R script for GO term enrichment analysis:

# using enrichR to preform GO term analysis
Args <- commandArgs(TRUE);
infile <- Args[1];
outprefix <- Args[2];
mx <- read.table(infile,sep="\t",header=F)
genelist <- as.vector(mx$V1)
rm(mx)
library(enrichR)
dbs <- listEnrichrDbs()
dbs <- c("GO_Molecular_Function_2017b", "GO_Cellular_Component_2017b", "GO_Biological_Process_2017b", "KEGG_2016")
enriched <- enrichr(genelist, dbs)
printEnrich(enriched, paste(outprefix,".enrichR.txt",sep=""), sep = "\t", columns = c(1:9))
bp_out <- enriched[["GO_Biological_Process_2017b"]]
bp_out$log10P <- -log10(bp_out$Adjusted.P.value)
cc_out <- enriched[["GO_Cellular_Component_2017b"]]
cc_out$log10P <- -log10(cc_out$Adjusted.P.value)
mf_out <- enriched[["GO_Molecular_Function_2017b"]]
mf_out$log10P <- -log10(mf_out$Adjusted.P.value)
kegg_out <- enriched[["KEGG_2016"]]
kegg_out$log10P <- -log10(kegg_out$Adjusted.P.value)
write.table(bp_out,paste(outprefix,".enrichR.bp.txt", sep=""),sep="\t",quote=F,col.names=T,row.names=F)
write.table(cc_out,paste(outprefix,".enrichR.cc.txt", sep=""),sep="\t",quote=F,col.names=T,row.names=F)
write.table(mf_out,paste(outprefix,".enrichR.mf.txt", sep=""),sep="\t",quote=F,col.names=T,row.names=F)
write.table(kegg_out,paste(outprefix,".enrichR.kegg.txt", sep=""),sep="\t",quote=F,col.names=T,row.names=F)
bp_selt <- bp_out[order(bp_out$log10P, decreasing=T)[1:20],]
bp_selt <- subset(bp_selt,bp_selt$Adjusted.P.value<=0.05)
if(nrow(bp_selt)>=1){bp_selt$class <- "Biological_Process"}
cc_selt <- cc_out[order(cc_out$log10P, decreasing=T)[1:20],]
cc_selt <- subset(cc_selt,cc_selt$Adjusted.P.value<=0.05)
if(nrow(cc_selt)>=1){cc_selt$class <- "Cellular_Component"}
mf_selt <- mf_out[order(mf_out$log10P, decreasing=T)[1:20],]
mf_selt <- subset(mf_selt,mf_selt$Adjusted.P.value<=0.05)
if(nrow(mf_selt)>=1){mf_selt$class <- "Molecular_Function"}
kegg_selt <- kegg_out[order(kegg_out$log10P, decreasing=T)[1:20],]
kegg_selt <- subset(kegg_selt,kegg_selt$Adjusted.P.value<=0.05)
if(nrow(kegg_selt)>=1){kegg_selt$class <- "KEGG_Pathway"}
mainTitle <- tail(unlist(strsplit(outprefix, "/")),n=1)
merge_out <- rbind(bp_selt,cc_selt,mf_selt,kegg_selt)
merge_out$regions <- mainTitle
write.table(merge_out,paste(outprefix,".enrichR.selt.txt", sep=""),sep="\t",quote=F,col.names=T,row.names=F)
library(ggplot2)
# Basic barplot
pdf(paste(outprefix,".enrichR.barplot.pdf",sep=""))
p <- ggplot(data=merge_out, aes(x=Term, y=log10P)) + geom_bar(stat="identity") + coord_flip() + theme_bw() + theme(axis.text.x = element_text(size=5)) + facet_grid(class ~ ., scales = "free", space = "free") + labs(title = mainTitle)
plot(p)
dev.off()

Notes

We shared scripts on github.

3.6 Homeworks

Level I:

  1. why we usually consider the relative expression rather than absolute expression. In what case, should we consider the absolute expression value.
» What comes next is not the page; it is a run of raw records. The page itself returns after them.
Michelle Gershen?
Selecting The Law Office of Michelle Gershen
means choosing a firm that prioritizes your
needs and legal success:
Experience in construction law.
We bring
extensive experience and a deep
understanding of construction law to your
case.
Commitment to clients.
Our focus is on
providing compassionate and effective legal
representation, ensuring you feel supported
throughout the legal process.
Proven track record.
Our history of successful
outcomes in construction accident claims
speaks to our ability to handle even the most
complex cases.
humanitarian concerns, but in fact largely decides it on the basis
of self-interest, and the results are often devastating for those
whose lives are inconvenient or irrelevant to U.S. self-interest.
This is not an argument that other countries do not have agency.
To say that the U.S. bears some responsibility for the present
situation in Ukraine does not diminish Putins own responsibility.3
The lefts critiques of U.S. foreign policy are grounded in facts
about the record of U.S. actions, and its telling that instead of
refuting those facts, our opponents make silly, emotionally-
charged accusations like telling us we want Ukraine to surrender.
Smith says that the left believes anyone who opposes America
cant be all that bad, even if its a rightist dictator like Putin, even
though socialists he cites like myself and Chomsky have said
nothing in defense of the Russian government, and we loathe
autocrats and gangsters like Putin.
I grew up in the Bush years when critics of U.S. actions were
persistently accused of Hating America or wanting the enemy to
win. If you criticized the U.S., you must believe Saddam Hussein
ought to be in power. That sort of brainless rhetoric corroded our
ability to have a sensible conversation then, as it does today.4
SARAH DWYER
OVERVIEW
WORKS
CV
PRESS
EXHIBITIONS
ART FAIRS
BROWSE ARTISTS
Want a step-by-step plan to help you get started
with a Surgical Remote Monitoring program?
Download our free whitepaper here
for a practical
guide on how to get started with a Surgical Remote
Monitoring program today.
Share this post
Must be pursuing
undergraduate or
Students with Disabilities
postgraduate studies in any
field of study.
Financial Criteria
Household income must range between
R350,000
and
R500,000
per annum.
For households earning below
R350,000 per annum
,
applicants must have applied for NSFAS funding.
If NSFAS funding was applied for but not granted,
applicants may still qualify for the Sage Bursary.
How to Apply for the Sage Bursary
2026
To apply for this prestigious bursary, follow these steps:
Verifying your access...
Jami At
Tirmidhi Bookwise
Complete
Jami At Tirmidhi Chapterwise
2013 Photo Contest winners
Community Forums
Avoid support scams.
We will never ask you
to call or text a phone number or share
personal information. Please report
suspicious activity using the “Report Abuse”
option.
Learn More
  2. learn how to calculate differential expression using edgeR, DESeq2 and Wilcox/Mann-Whitney-U Test.

  3. draw venn plot to show the difference between three methods.

Level II:

  1. identify differential expressed genes for other RNA types.

  2. between differential conditions: 1) NC vs. HCC (Before and After); 2) Before vs. After; 3) NC vs. Before vs. After

  3. filter out differential expressed genes between three conditions (NC, Before and After) and try to cluster samples.